L'OPINIONE DEL PRESIDENTE
di Moreno Soster

Il vino nei grappoli

La nostra agricoltura occidentale sta cambiando pelle.
È un percorso quasi obbligato innescato da motivi economici (tutti abbiamo presente gli stoccaggi e le eccedenze che condizionano il mercato, la stagnazione dei consumi), politici (il controllo della spesa pubblica agricola, la stipula di accordi commerciali internazionali), sociali (una popolazione agricola in calo costante, una percezione diffusa di sempre maggiore distanza del consumatore dalle reali problematiche agricole, spesso distorte da un giornalismo sensazionalistico). In questi anni abbiamo assistito a tutto questo e l'agricoltura, un po' per difesa e un po' per orgoglio, sta cambiando.
Limitandoci al settore vitivinicolo possiamo osservare dei mutamenti senz'altro positivi. Certo non tutto è risolto e le politiche settoriali sono funzionali al controllo della situazione pur presentando ampi spazi di miglioramento, tuttavia negli ultimi 10-15 anni si è sentito il bisogno ­ prima di tutto culturale, io credo ­ di sviluppare una nuova sensibilità: qualcuno ha iniziato a dire che il vino non si fa in cantina ma nelle vigne, che il vino lo si produce per farlo bere alle persone e non agli strumenti di laboratorio, che il vino è figlio di una certa terra e di quel particolare clima ma soprattutto delle mani e della testa del viticoltore che con l'esperienza fa, riflette, sbaglia, decide e ogni anno produce un grappolo sempre diverso, e che lui spera migliore, in cui è già contenuto il vino che l'enologo dovrà avere la sensibilità di estrarre al meglio.
Il mondo scientifico e della cultura del vino ha cominciato a interpretare il cambiamento e sono nati o si sono affermati nuovi fronti della conoscenza: le zonazioni, l'analisi sensoriale, le produzioni integrate e biologiche. Tutte azioni che cercano di alimentare scientificamente e tecnicamente questo bisogno di ritornare a legare il settore economico vitivinicolo alla sua matrice naturale. E questo non nel senso del "ritorno al passato" ma sviluppando una visione realmente moderna della scienza agraria che si svincoli da un approccio riduzionistico o artificialmente industriale, per reinterpretare il suo rapporto con la natura.

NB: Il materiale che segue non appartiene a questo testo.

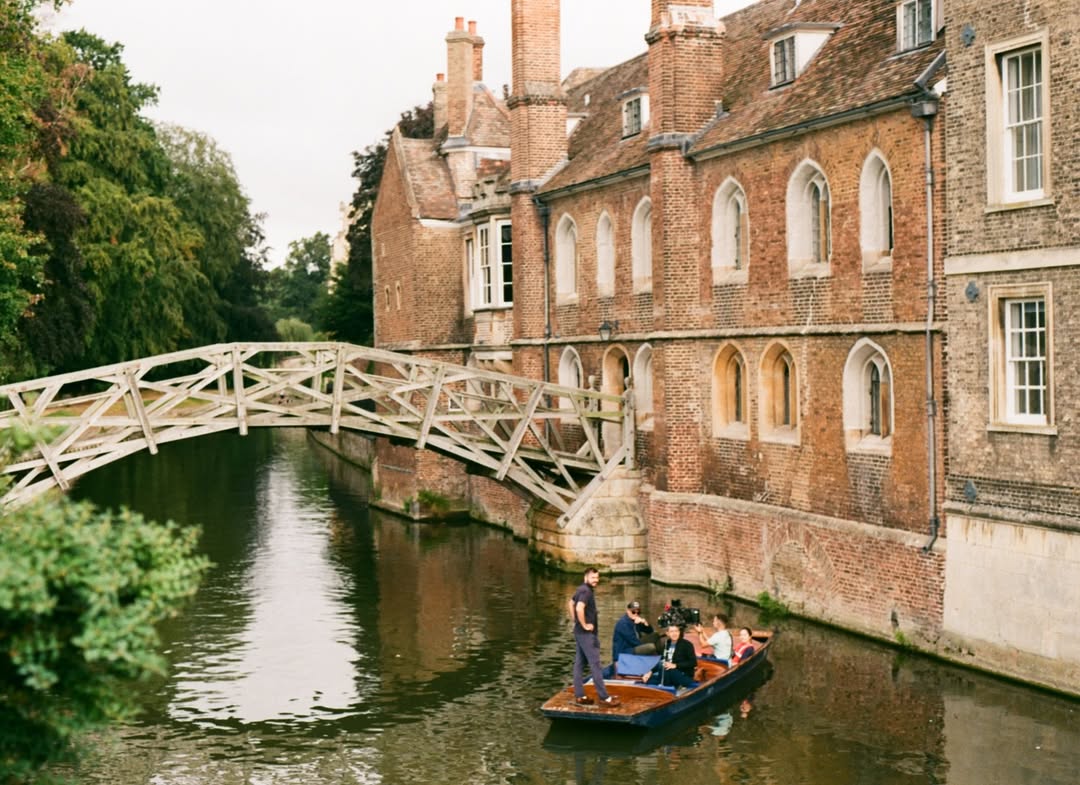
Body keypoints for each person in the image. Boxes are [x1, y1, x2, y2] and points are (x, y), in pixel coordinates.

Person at [571, 568, 620, 707]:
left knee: (579, 664)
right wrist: (584, 625)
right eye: (593, 578)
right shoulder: (586, 591)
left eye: (597, 578)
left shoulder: (580, 589)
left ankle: (580, 695)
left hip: (579, 633)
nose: (596, 580)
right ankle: (604, 698)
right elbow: (579, 607)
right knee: (596, 665)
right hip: (587, 635)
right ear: (586, 577)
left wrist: (575, 621)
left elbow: (571, 603)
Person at [641, 624, 697, 691]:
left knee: (666, 669)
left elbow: (693, 662)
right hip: (667, 673)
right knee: (649, 680)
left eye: (676, 631)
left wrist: (675, 665)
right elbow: (662, 660)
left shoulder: (687, 645)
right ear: (667, 633)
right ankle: (663, 686)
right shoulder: (667, 644)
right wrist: (650, 671)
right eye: (672, 631)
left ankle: (667, 689)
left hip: (682, 674)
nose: (674, 634)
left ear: (679, 632)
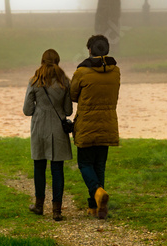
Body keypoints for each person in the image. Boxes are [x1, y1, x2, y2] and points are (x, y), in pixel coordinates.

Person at [70, 35, 120, 219]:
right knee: (100, 165)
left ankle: (97, 193)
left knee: (84, 163)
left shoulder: (81, 72)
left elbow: (73, 95)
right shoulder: (116, 72)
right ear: (106, 50)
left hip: (87, 124)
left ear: (90, 50)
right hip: (107, 123)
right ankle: (96, 207)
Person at [23, 49, 73, 221]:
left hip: (39, 128)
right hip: (58, 128)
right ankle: (57, 210)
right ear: (58, 61)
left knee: (39, 167)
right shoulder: (65, 81)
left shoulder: (35, 81)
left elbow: (27, 110)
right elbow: (68, 110)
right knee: (57, 169)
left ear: (42, 61)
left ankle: (38, 205)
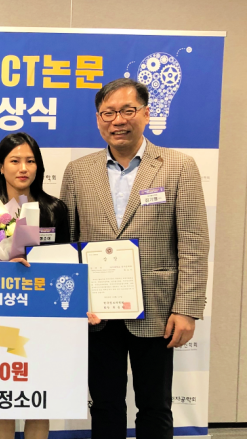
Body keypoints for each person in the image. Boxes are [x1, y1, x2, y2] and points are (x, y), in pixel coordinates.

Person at [60, 78, 208, 439]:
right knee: (105, 405)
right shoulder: (78, 171)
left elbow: (193, 242)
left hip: (157, 309)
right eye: (108, 113)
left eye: (127, 110)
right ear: (98, 119)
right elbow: (67, 243)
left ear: (146, 113)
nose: (118, 120)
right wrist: (72, 304)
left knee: (155, 407)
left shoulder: (178, 166)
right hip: (97, 312)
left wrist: (187, 308)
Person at [0, 132, 69, 439]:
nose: (23, 168)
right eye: (15, 161)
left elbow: (69, 262)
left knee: (39, 398)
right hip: (0, 315)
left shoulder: (55, 208)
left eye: (30, 161)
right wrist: (3, 270)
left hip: (46, 314)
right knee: (4, 397)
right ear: (1, 167)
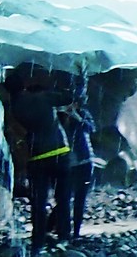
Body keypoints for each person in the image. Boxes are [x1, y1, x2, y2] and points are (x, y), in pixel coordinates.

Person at [12, 74, 72, 247]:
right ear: (23, 86)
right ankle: (63, 236)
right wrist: (75, 82)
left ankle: (38, 240)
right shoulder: (43, 97)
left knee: (38, 202)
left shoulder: (16, 107)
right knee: (63, 198)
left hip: (37, 157)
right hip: (60, 153)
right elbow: (69, 98)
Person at [62, 92, 98, 241]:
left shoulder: (83, 114)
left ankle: (76, 232)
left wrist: (77, 117)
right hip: (67, 164)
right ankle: (62, 231)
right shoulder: (58, 116)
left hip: (85, 162)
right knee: (63, 198)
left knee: (80, 199)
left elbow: (91, 129)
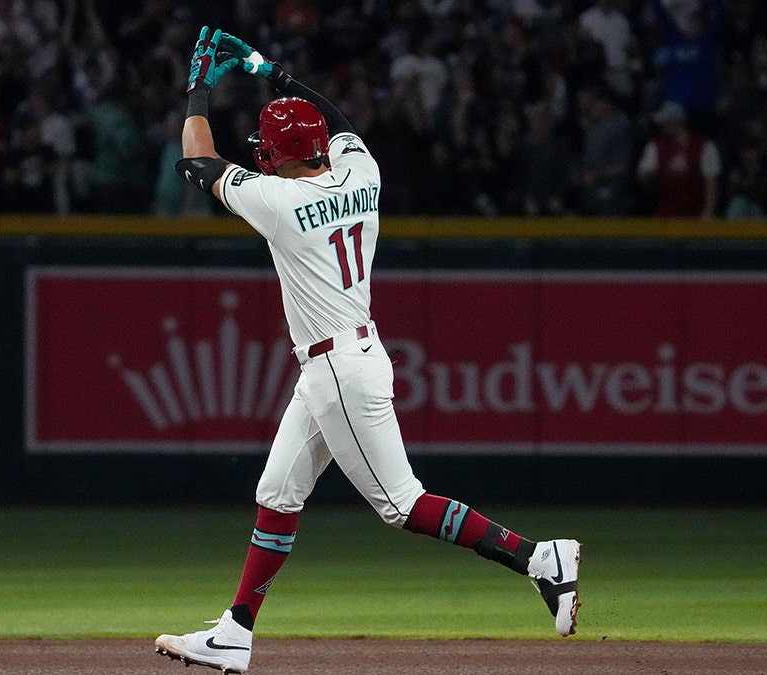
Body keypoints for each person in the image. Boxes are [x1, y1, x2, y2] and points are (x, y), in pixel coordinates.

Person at [152, 27, 580, 675]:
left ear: (276, 155)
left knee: (402, 504)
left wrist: (198, 90)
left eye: (266, 149)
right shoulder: (362, 173)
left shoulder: (280, 200)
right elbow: (342, 124)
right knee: (278, 491)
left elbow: (195, 163)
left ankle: (539, 557)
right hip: (344, 357)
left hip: (338, 372)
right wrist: (276, 74)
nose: (260, 157)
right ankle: (235, 631)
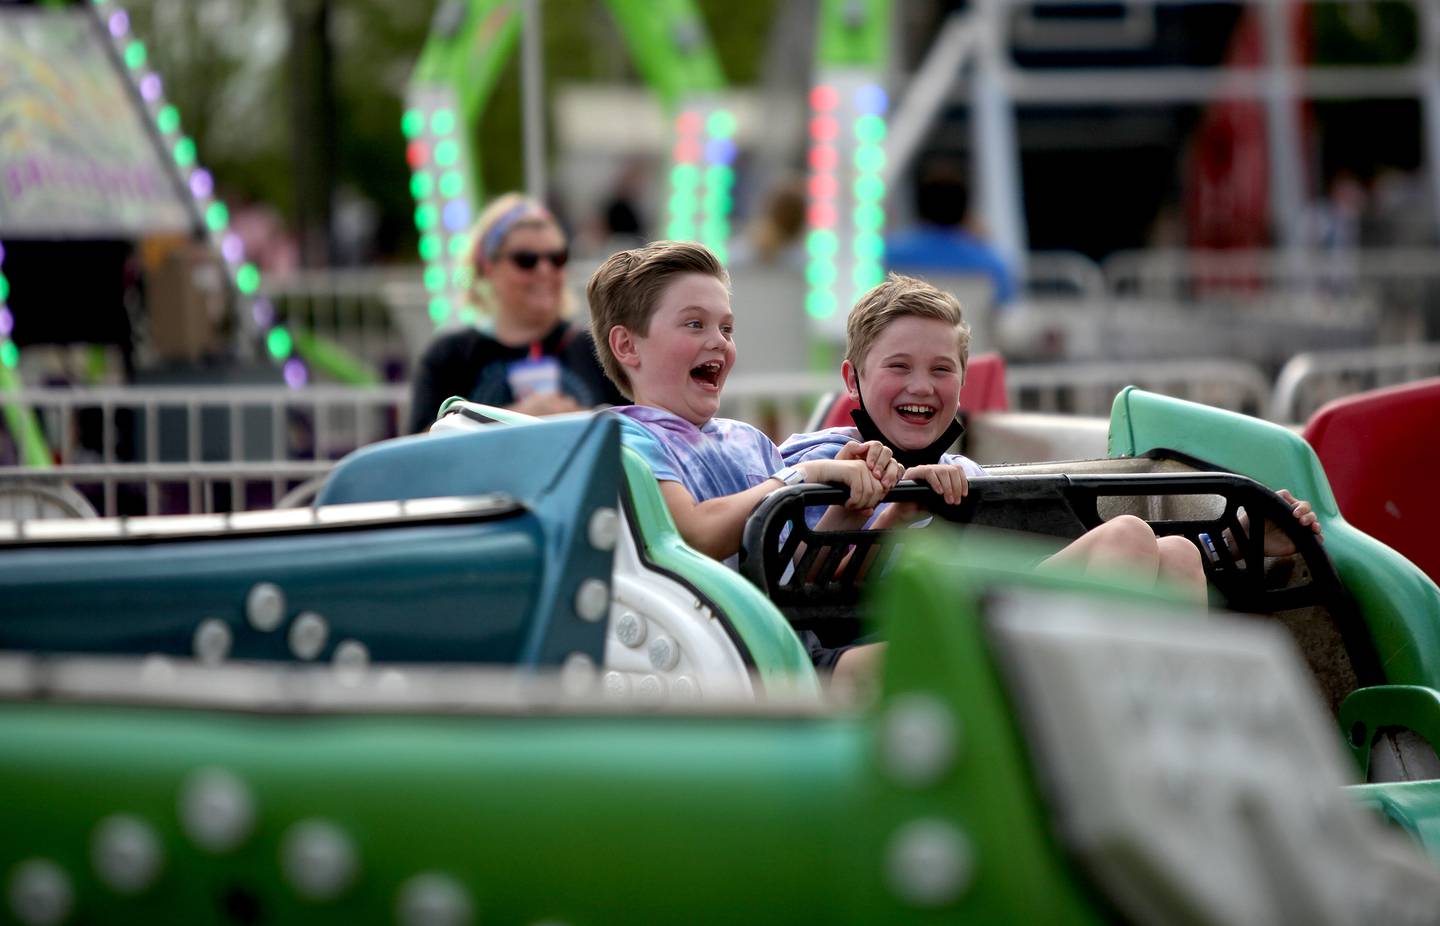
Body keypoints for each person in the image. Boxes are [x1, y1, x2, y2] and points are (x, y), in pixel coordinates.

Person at [779, 273, 1324, 599]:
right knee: (1125, 536)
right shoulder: (817, 463)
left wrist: (1235, 544)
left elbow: (1064, 557)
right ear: (853, 379)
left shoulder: (967, 478)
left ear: (964, 383)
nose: (921, 386)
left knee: (1176, 552)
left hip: (977, 621)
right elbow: (797, 601)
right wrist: (898, 508)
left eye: (942, 370)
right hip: (900, 647)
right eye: (899, 366)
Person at [586, 240, 899, 685]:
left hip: (791, 638)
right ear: (627, 346)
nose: (718, 341)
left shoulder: (749, 441)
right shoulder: (625, 436)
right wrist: (800, 477)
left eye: (726, 329)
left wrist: (847, 505)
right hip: (727, 655)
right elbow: (695, 533)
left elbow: (792, 574)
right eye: (695, 324)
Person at [408, 193, 625, 433]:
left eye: (557, 258)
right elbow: (420, 448)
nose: (544, 270)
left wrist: (582, 421)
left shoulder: (595, 348)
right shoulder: (450, 356)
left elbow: (638, 435)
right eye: (526, 260)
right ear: (488, 267)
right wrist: (520, 417)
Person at [885, 159, 1015, 306]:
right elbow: (1004, 304)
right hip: (967, 328)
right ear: (964, 210)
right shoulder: (991, 263)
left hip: (909, 329)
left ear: (921, 206)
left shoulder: (890, 253)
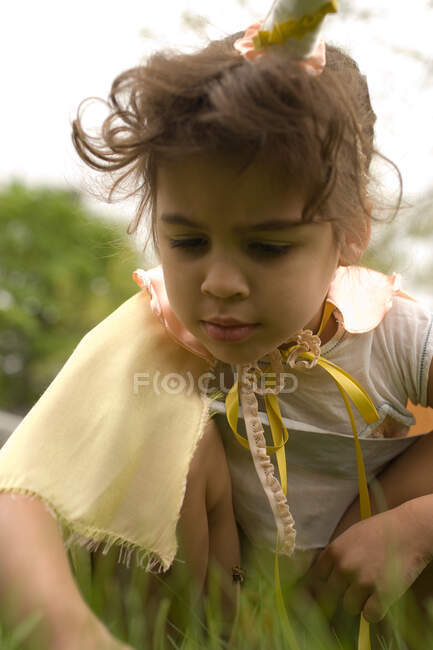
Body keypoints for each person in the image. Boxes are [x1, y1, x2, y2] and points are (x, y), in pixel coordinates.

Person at [0, 0, 433, 648]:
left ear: (350, 233)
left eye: (266, 247)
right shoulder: (159, 335)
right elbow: (19, 496)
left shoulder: (394, 334)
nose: (219, 283)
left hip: (363, 609)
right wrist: (71, 636)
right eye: (188, 241)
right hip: (218, 612)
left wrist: (417, 526)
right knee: (162, 421)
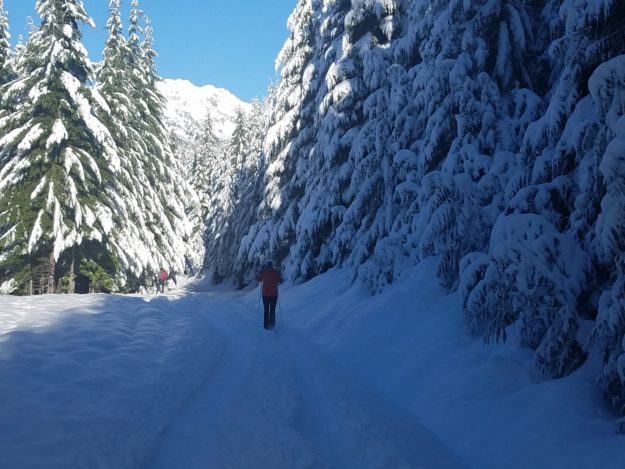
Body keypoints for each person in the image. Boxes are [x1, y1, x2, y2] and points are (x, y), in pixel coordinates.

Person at [257, 261, 282, 330]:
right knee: (272, 310)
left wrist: (261, 271)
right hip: (274, 295)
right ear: (272, 265)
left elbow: (258, 279)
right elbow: (279, 280)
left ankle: (266, 326)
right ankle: (272, 325)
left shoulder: (264, 272)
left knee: (266, 310)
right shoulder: (275, 272)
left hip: (265, 295)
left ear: (266, 265)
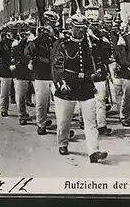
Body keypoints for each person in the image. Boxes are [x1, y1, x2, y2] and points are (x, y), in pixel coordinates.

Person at [51, 11, 108, 163]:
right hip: (68, 87)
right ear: (71, 27)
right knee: (64, 121)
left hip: (85, 88)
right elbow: (56, 67)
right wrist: (61, 84)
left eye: (83, 27)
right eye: (78, 27)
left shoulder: (89, 44)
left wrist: (95, 38)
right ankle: (63, 143)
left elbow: (102, 52)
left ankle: (93, 151)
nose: (81, 30)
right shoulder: (63, 45)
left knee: (91, 121)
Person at [25, 10, 59, 135]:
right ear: (45, 22)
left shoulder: (56, 37)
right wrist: (38, 37)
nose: (52, 25)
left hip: (54, 74)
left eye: (54, 23)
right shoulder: (37, 38)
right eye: (50, 23)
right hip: (41, 74)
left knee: (60, 101)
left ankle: (62, 126)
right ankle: (41, 124)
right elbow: (28, 52)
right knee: (41, 101)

Emerge la consapevolezza che solamente attraverso lo studio della filiera nel suo complesso, e dell'attività viticola inserita nel suo contesto naturale, sia possibile raggiungere nuovi livelli qualitativi del vino che ne consentano una migliore collocazione sul mercato e la realizzazione del reddito aziendale. Naturalmente questo è possibile se il consumatore è consapevole che un prodotto migliore va pagato di più ed è disponibile a farlo. Nel vino mi pare si stia affermando questo modo di pensare.
Sono probabilmente maturi i tempi per avviare un percorso di conoscenza dell'agricoltura in chiave olistica, cioè che tenga conto di tutti gli elementi in gioco e delle loro interazioni. È questo peraltro il senso del quesito OICCE 2002 che vuole stimolare il dibattito sulla viticoltura e sull'enologia ecocompatibili che non possono essere perseguite se non considerandone tutte le diverse componenti (terra, clima, pianta, attività umana).
Il nuovo obbiettivo della scienza agraria non è più quello illuministico di dominio della natura ma piuttosto la comprensione e l'interpretazione economica di quanto la natura è in grado di dare, mantenendo costanti nel tempo le proprie peculiarità (pensiamo alla conservazione della fertilità dei suoli, delle risorse idriche, della biodiversità). Su questa base di conoscenza potranno affinarsi le tecniche che ci daranno i prodotti del futuro.
Si affaccia imperioso il concetto, potenzialmente ambiguo, della naturalità dei vini che potremmo tentare di identificare in un processo produttivo che riesca ad armonizzare le peculiarità naturali del vigneto (la tessitura del terreno, la sommatoria termica disponibile, le caratteristiche del vitigno) massimizzandone gli effetti positivi sull'uva (zuccheri, polifenoli, precursori di aromi) che dovranno essere "conservati" e non forzati dalla pratica enologica. Il vino nei grappoli, appunto.
Una sfida importante alle nostre intelligenze, e al nostro modo di vivere, che ci piacerebbe avere contribuito a cogliere per dare nuovi stimoli alla viticoltura e all'enologia delle nostre terre.